How to stop every team from experimenting with AI on its own
When each team experiments with AI on its own, the organization ends up with isolated pilots that never reach production, duplicated data and effort, tools that don't talk to each other and ungoverned risk. The answer isn't to ban initiative but to channel it toward a common layer with shared rules and organizational ownership. That way experimentation adds up to a collective capability instead of scattering into islands.
The real cost of scattered experimentation
Team initiative is valuable, but without a shared direction it produces waste. Three teams solve the same problem separately, connect the same data in three different ways, and none of them reaches production because each runs into the same obstacles alone: unintegrated data, no evaluation and no human control. The organization spends time and budget on AI but accumulates nothing reusable. The result is a patchwork of experiments that age without ever operating.
Why isolated pilots rarely scale
An isolated pilot is built for one team and one case, not for the whole. When it works, there's no simple way to extend it: it lives on improvised integrations, with no traceability and no plan for who would operate it at a larger scale. AI in production requires connecting real sources, evaluating and governing, and that's hard to justify case by case when every team faces it from scratch. Multiplying pilots doesn't multiply results: it multiplies the maintenance work that no one takes on.
The ungoverned risk that builds up
Scattered experimentation also accumulates silent risk. Different teams grant their tests access to sensitive data on their own criteria, with no common rules about what each system can do and no record of its decisions. Without shared AI governance —rules, controls and responsibilities across all AI systems— the organization doesn't know what is deployed, on which data, or with what oversight. That becomes a problem the day something fails and no one can reconstruct what happened.

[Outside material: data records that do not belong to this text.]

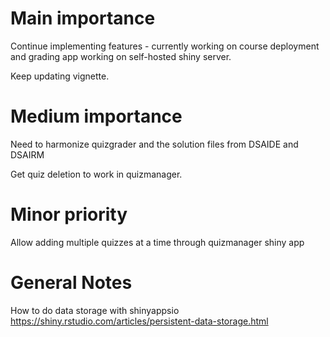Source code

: # Main importance


Continue implementing features - currently working on course deployment and grading app working on self-hosted shiny server.

Keep updating vignette.



# Medium importance

Need to harmonize quizgrader and the solution files from DSAIDE and DSAIRM


Get quiz deletion to work in quizmanager.



# Minor priority

Allow adding multiple quizzes at a time through quizmanager shiny app


# General Notes

How to do data storage with shinyappsio
https://shiny.rstudio.com/articles/persistent-data-storage.html
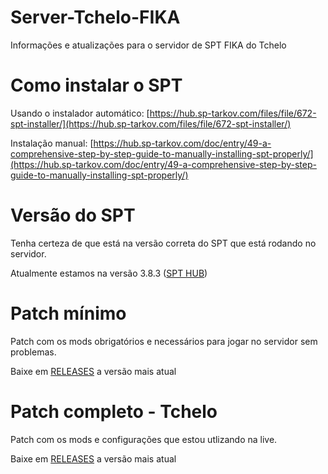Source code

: # Server-Tchelo-FIKA
 Informações e atualizações para o servidor de SPT FIKA do Tchelo

# Como instalar o SPT
Usando o instalador automático: [https://hub.sp-tarkov.com/files/file/672-spt-installer/](https://hub.sp-tarkov.com/files/file/672-spt-installer/)

Instalação manual: [https://hub.sp-tarkov.com/doc/entry/49-a-comprehensive-step-by-step-guide-to-manually-installing-spt-properly/](https://hub.sp-tarkov.com/doc/entry/49-a-comprehensive-step-by-step-guide-to-manually-installing-spt-properly/)

# Versão do SPT
Tenha certeza de que está na versão correta do SPT que está rodando no servidor.

Atualmente estamos na versão 3.8.3 ([SPT HUB](https://hub.sp-tarkov.com/files/file/16-spt/#versions))

# Patch mínimo
Patch com os mods obrigatórios e necessários para jogar no servidor sem problemas.

Baixe em [RELEASES](https://github.com/marceloft/Server-Tchelo-FIKA/releases) a versão mais atual

# Patch completo - Tchelo
Patch com os mods e configurações que estou utlizando na live.

Baixe em [RELEASES](https://github.com/marceloft/Server-Tchelo-FIKA/releases) a versão mais atual
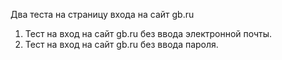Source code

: Два теста на страницу входа на сайт gb.ru 
1. Тест на вход на сайт gb.ru без ввода электронной почты.
2. Тест на вход на сайт gb.ru без ввода пароля.
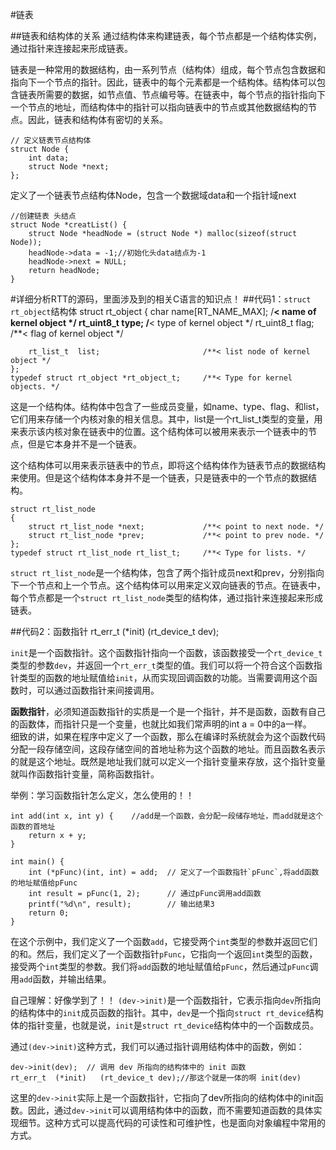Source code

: #链表

##链表和结构体的关系
通过结构体来构建链表，每个节点都是一个结构体实例，通过指针来连接起来形成链表。  

链表是一种常用的数据结构，由一系列节点（结构体）组成，每个节点包含数据和指向下一个节点的指针。因此，链表中的每个元素都是一个结构体。结构体可以包含链表所需要的数据，如节点值、节点编号等。在链表中，每个节点的指针指向下一个节点的地址，而结构体中的指针可以指向链表中的节点或其他数据结构的节点。因此，链表和结构体有密切的关系。  

	// 定义链表节点结构体
	struct Node {
	    int data;
	    struct Node *next;
	};
定义了一个链表节点结构体Node，包含一个数据域data和一个指针域next

	//创建链表 头结点
	struct Node *creatList() {
	    struct Node *headNode = (struct Node *) malloc(sizeof(struct Node));
	    headNode->data = -1;//初始化头data结点为-1
	    headNode->next = NULL;
	    return headNode;
	}

#详细分析RTT的源码，里面涉及到的相关C语言的知识点！
##代码1：`struct rt_object`结构体
	struct rt_object
	{
	    char       name[RT_NAME_MAX];          /**< name of kernel object */
	    rt_uint8_t type;                       /**< type of kernel object */
	    rt_uint8_t flag;                       /**< flag of kernel object */

	    rt_list_t  list;                       /**< list node of kernel object */
	};
	typedef struct rt_object *rt_object_t;     /**< Type for kernel objects. */
这是一个结构体。结构体中包含了一些成员变量，如name、type、flag、和list，它们用来存储一个内核对象的相关信息。其中，list是一个rt_list_t类型的变量，用来表示该内核对象在链表中的位置。这个结构体可以被用来表示一个链表中的节点，但是它本身并不是一个链表。  

这个结构体可以用来表示链表中的节点，即将这个结构体作为链表节点的数据结构来使用。但是这个结构体本身并不是一个链表，只是链表中的一个节点的数据结构。

	struct rt_list_node
	{
	    struct rt_list_node *next;             /**< point to next node. */
	    struct rt_list_node *prev;             /**< point to prev node. */
	};
	typedef struct rt_list_node rt_list_t;     /**< Type for lists. */

`struct rt_list_node`是一个结构体，包含了两个指针成员next和prev，分别指向下一个节点和上一个节点。这个结构体可以用来定义双向链表的节点。在链表中，每个节点都是一个`struct rt_list_node`类型的结构体，通过指针来连接起来形成链表。

##代码2：函数指针
	rt_err_t  (*init)   (rt_device_t dev);

`init`是一个函数指针。这个函数指针指向一个函数，该函数接受一个`rt_device_t`类型的参数`dev`，并返回一个`rt_err_t`类型的值。我们可以将一个符合这个函数指针类型的函数的地址赋值给`init`，从而实现回调函数的功能。当需要调用这个函数时，可以通过函数指针来间接调用。

**函数指针**，必须知道函数指针的实质是一个是一个指针，并不是函数，函数有自己的函数体，而指针只是一个变量，也就比如我们常声明的int a = 0中的a一样。  
细致的讲，如果在程序中定义了一个函数，那么在编译时系统就会为这个函数代码分配一段存储空间，这段存储空间的首地址称为这个函数的地址。而且函数名表示的就是这个地址。既然是地址我们就可以定义一个指针变量来存放，这个指针变量就叫作函数指针变量，简称函数指针。

举例：学习函数指针怎么定义，怎么使用的！！
  
	int add(int x, int y) {    //add是一个函数，会分配一段储存地址，而add就是这个函数的首地址
	    return x + y;
	}
	
	int main() {
	    int (*pFunc)(int, int) = add;  // 定义了一个函数指针`pFunc`,将add函数的地址赋值给pFunc
	    int result = pFunc(1, 2);      // 通过pFunc调用add函数
	    printf("%d\n", result);        // 输出结果3
	    return 0;
	}

在这个示例中，我们定义了一个函数`add`，它接受两个`int`类型的参数并返回它们的和。然后，我们定义了一个函数指针`pFunc`，它指向一个返回`int`类型的函数，接受两个`int`类型的参数。我们将`add`函数的地址赋值给`pFunc`，然后通过`pFunc`调用`add`函数，并输出结果。

自己理解：好像学到了！！
`(dev->init)`是一个函数指针，它表示指向`dev`所指向的结构体中的`init`成员函数的指针。其中，`dev`是一个指向`struct rt_device`结构体的指针变量，也就是说，`init`是`struct rt_device`结构体中的一个函数成员。

通过`(dev->init)`这种方式，我们可以通过指针调用结构体中的函数，例如：

	dev->init(dev);  // 调用 dev 所指向的结构体中的 init 函数
	rt_err_t  (*init)   (rt_device_t dev);//那这个就是一体的啊 init(dev)
这里的`dev->init`实际上是一个函数指针，它指向了dev所指向的结构体中的init函数。因此，通过`dev->init`可以调用结构体中的函数，而不需要知道函数的具体实现细节。这种方式可以提高代码的可读性和可维护性，也是面向对象编程中常用的方式。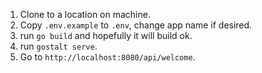 1. Clone to a location on machine.
2. Copy `.env.example` to `.env`, change app name if desired.
3. run `go build` and hopefully it will build ok.
4. run `gostalt serve`.
5. Go to `http://localhost:8080/api/welcome`.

The alternative: a common layer that orchestrates
Channeling doesn't mean centralizing to the point of smothering initiative; it means giving teams a shared foundation to build on. A layer that connects existing data and tools and coordinates several agents —an Agentic OS with agent orchestration— lets each team contribute its case without reinventing the integration, human control and traceability every time. Innovation or R&D usually leads that foundation, but the layer serves the whole organization: what one team solves becomes available to the rest.
How we approach it at Codara
At Codara we build that common foundation as Codara's agentic orchestration layer on top of the systems you already use, with shared governance and ownership in your organization, so that each team's experimentation adds up instead of scattering, and we hand it off so your team can run it without us.
Preguntas frecuentes
What problem does it create when each team experiments with AI on its own?
It produces isolated pilots that never reach production, duplicated effort and data, disconnected tools and ungoverned risk. The organization spends on AI without building a shared capability that serves the whole.
Is the solution to ban teams from experimenting with AI?
No. The goal isn't to stop initiative but to channel it: a common layer with shared governance and organizational ownership lets teams experiment without each test ending up as an island.